“There,” he said, “you know what you have got to do—to fire if there is any cause for anxiety.”

“And I suppose I had better not go too near the river?”

“Oh, I don’t know,” said the doctor. “It’s a mere stream just about here, though I daresay it’s pretty big after rain. Good-night. You will wake up your cousin at about two. Good-night.”

“Good-night,” replied Mark, and he felt that his words must have sounded short to the doctor and full of annoyance, for somehow he thought that it was not fair for him to go away and leave such a boy as he was; and besides, it seemed unkind after he had made such a plain allusion to the river, for the doctor to treat it so lightly. Of course he knew that it was only a little river, a mere stream; but then it was big lower down, and what was to prevent any dangerous beast or reptile from crawling up to lie in wait for anyone that was near?

“Never mind,” muttered the boy, “I suppose it’s natural to feel a bit nervous; but I am not going to show the white feather.”

He stood still, listening and trying to make out the doctor’s step, but he could not hear a sound.

It was very dark, not a star showing, for a faint mist hung above the trees, and for a long time the only thing he heard was a stamp that sounded startling until he made up his mind that it must have been a fidgety movement on the part of one of the ponies, and shouldering his rifle, he stepped out slowly so as to pass right round the little camp.
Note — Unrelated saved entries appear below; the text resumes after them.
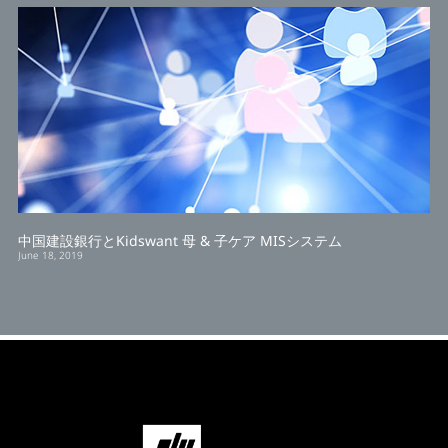
中国建設銀行とKidswant 母 & 子ケア MISシステム
June 18, 2019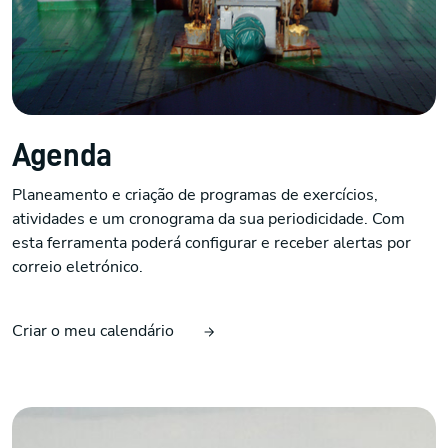
Agenda
Planeamento e criação de programas de exercícios,
atividades e um cronograma da sua periodicidade. Com
esta ferramenta poderá configurar e receber alertas por
correio eletrónico.
Criar o meu calendário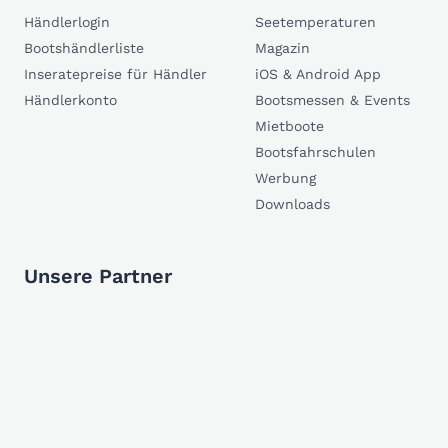
Händlerlogin
Seetemperaturen
Bootshändlerliste
Magazin
Inseratepreise für Händler
iOS & Android App
Händlerkonto
Bootsmessen & Events
Mietboote
Bootsfahrschulen
Werbung
Downloads
Unsere Partner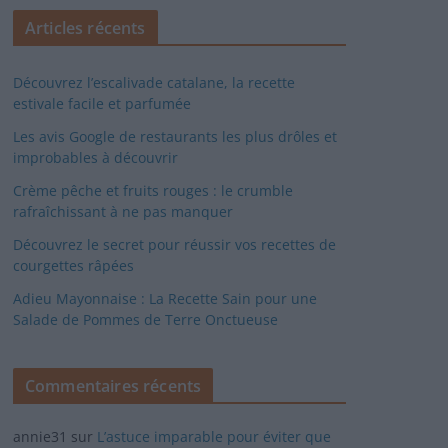
Articles récents
Découvrez l’escalivade catalane, la recette
estivale facile et parfumée
Les avis Google de restaurants les plus drôles et
improbables à découvrir
Crème pêche et fruits rouges : le crumble
rafraîchissant à ne pas manquer
Découvrez le secret pour réussir vos recettes de
courgettes râpées
Adieu Mayonnaise : La Recette Sain pour une
Salade de Pommes de Terre Onctueuse
Commentaires récents
annie31
sur
L’astuce imparable pour éviter que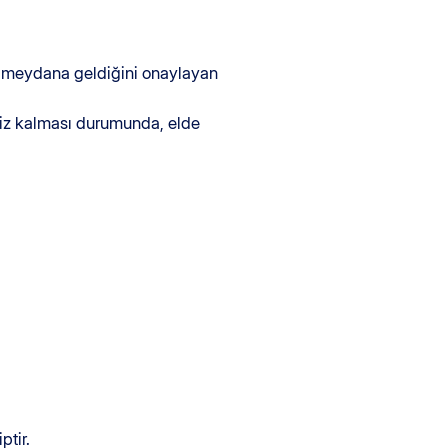
n meydana geldiğini onaylayan
siz kalması durumunda, elde
ptir.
But even that was difficult, for it was not until he was close upon the waggons that he could make them out, and as he went on the big bullocks were only represented to him by what seemed to be so many clumps of bush or heaps of soil.

He walked as slowly as he could so as to make his rounds take up as much time as possible, and as he came to the end of each traverse he tried to think out how many minutes it must have taken. This slow march was completed four times, and then he came to the conclusion that about an hour of his watch must have passed away, but only to alter his mind after a little thought and mentally see more clearly, that it could not be a quarter or even an eighth of what he realised now was going to be a very long and dreary watch.

“Well, it’s no use to be impatient,” he thought. “It’s no worse for me than it will be for all the rest. One doesn’t like it, but then the pleasure of the travelling and what we shall see right up in the hilly part where the great kopjes rise must make up for a bit of trouble.”